Only about a quarter of HELP debtors, or 383,000 out of 1.57 million, made a repayment in 2010-11. The ATO classifies 593,000 people as ‘paying off’ their debt, presumably counting people who have made a repayment but have since fallen back below the threshold or have disappeared overseas (the number of people who are listed as overseas or with an unknown postcode more than tripled to 32,365, but I think this number is unreliable).
The reason is that HELP debtors are clustered in the lower income groups, as seen in the figure below. Many of them will still be students, but the largish number (122,000) in the $40,000-$49,999 range suggests that fiddling with the threshold for repayment, which was $45,000 in 2010-11, might substantially increase the number of people repaying. At the other end of the income spectrum, 5 HELP debtors had taxable incomes exceeding $1 million.
The number of HELP debtors with $50,000+ debts increased from 15,143 in 2009-10 to 23,664 in 2010-11. This probably reflects FEE-HELP borrowers and more people staying in the system for long periods of times, such as those doing initial professional entry qualifications under the Melbourne Model.
Repayments through the tax system are increasing, as seen in the figure below. Repayments increased by more than repayers (7%/3%). But there is still far more being lent than being recovered (they don’t report on financial years, but I would estimate $3.5 billion in lending versus $1.3 billion in compulsory repayments).

STORED DATA:
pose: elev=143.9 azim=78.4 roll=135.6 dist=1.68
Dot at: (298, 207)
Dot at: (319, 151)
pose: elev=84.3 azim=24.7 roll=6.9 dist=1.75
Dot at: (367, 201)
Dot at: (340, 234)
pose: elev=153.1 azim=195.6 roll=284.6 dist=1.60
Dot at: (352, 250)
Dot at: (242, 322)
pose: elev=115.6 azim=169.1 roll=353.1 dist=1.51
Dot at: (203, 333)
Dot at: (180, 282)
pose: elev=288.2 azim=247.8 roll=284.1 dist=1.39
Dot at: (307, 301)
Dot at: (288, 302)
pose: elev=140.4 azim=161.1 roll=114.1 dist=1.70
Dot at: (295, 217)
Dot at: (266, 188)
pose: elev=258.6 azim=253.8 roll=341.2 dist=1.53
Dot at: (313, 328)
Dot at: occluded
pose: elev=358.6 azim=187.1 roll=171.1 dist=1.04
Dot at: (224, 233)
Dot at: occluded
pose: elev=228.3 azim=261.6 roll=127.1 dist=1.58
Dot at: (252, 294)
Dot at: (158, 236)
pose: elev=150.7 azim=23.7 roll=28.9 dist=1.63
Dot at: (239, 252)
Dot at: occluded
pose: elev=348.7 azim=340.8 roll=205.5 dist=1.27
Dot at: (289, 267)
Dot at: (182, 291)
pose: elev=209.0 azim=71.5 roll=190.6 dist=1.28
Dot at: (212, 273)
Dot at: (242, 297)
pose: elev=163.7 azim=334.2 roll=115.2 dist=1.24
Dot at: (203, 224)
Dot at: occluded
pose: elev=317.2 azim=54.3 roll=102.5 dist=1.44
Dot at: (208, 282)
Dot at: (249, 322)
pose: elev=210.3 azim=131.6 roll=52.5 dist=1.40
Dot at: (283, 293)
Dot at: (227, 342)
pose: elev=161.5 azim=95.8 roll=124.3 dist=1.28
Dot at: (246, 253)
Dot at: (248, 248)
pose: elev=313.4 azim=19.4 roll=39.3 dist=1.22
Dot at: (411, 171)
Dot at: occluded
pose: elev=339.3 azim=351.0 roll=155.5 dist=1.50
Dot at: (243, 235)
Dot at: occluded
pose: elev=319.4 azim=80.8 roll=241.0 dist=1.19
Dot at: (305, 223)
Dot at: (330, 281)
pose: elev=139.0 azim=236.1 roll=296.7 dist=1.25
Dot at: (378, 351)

TASK TO CARRY OUT: In the text about HELP debts, what income threshold for repayment applied in 2010-11?

FULL SOLUTION: $45,000